At the photo opportunity area, visitors can sit on a metal beam and recreate their own version of the iconic 1932 photograph, “Lunch Atop a Skyscraper,” by Charles C. Ebbets. While doing so, if visitors look down at the ground, they will see an animation that shows what would have been happening underneath the workers as they took their break on that summer afternoon. The “beam walk,” with men passing buckets on ropes and climbing up and down the building, can be easily missed, so keep those eyes glued! Visitors then enter a two-lane walkway with a mini film theater. Here guests have the opportunity to watch four-minute movies about the history of Rockefeller Center, the NBC Studio, and what it’s like to be one of the famous Rockettes. Next, it is on to the elevator to take visitors to the Top of the Rock.
The elevator ride—the summit shuttle—is an attraction in itself. Blue lights illuminate each passing floor, and historic images rapidly flash onto the ceiling, an effect that gives the impression that the elevator is being hurled through time. At the end of this speedy trip (which lasts just under a minute), visitors exit onto the 67th floor (which is actually two stories tall, explaining the missing 68th floor).
Unlike the Empire State Building, where the view is partially blocked by a security fence, the Top of the Rock offers an unimpeded 360-degree view of the city, thanks to clear glass windowpanes from the ground up.

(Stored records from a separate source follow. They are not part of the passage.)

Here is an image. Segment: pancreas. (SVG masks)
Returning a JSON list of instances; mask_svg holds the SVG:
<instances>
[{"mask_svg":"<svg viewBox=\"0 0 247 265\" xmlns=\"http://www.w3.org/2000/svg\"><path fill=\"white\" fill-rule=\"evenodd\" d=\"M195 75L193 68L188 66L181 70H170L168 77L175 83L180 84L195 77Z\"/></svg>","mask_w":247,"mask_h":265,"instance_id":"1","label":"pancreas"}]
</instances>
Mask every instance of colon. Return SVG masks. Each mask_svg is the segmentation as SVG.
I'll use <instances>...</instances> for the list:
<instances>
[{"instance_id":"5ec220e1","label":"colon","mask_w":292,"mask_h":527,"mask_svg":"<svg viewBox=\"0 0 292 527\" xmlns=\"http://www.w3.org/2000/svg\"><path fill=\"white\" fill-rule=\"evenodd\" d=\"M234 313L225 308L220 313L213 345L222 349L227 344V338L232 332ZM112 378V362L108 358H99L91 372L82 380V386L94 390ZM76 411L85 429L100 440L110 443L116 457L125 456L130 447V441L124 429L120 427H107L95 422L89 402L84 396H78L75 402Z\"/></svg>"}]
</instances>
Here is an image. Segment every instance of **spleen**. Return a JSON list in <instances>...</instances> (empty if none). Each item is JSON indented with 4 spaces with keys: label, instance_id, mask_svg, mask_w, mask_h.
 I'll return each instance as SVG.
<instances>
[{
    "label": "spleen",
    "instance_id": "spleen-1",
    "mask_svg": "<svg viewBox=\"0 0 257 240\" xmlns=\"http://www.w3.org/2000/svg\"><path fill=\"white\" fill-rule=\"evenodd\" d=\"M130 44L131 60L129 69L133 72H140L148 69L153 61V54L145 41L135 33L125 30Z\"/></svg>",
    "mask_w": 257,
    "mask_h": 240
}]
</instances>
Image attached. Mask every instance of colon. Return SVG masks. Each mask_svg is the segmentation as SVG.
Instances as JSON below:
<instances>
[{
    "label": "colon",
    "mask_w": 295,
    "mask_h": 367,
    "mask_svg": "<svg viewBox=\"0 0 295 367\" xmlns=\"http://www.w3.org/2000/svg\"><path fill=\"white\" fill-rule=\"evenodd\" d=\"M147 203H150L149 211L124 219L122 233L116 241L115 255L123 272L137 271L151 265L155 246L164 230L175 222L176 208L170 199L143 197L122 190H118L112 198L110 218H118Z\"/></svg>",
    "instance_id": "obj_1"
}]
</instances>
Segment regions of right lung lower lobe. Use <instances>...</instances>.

You can also see the Empire State Building from here—something you can’t do from their observation deck.
This level also has an enclosed Weather Room, which offers the visitor the same view should inclement conditions hamper outdoor viewing. In the foyer, $2 maps are available that identify all the major buildings and landmarks visible, and a gift shop on the 68th floor caters to all souvenir needs.
The observatory on the 70th floor rises above the windowpanes with a clear view of the Lower Manhattan in one direction and Central Park and beyond in the other. The multi-faceted rock-like glass interior reflects the art-deco theme of the building.
On a clear day and with a little help from binoculars or a telephoto lens you can see as far as the Verrazano-Narrows Bridge.
The Top of the Rock is open from 8:00 AM – Midnight, last elevator at 11PM. Save time when you arrive and plan ahead buy tickets in advance.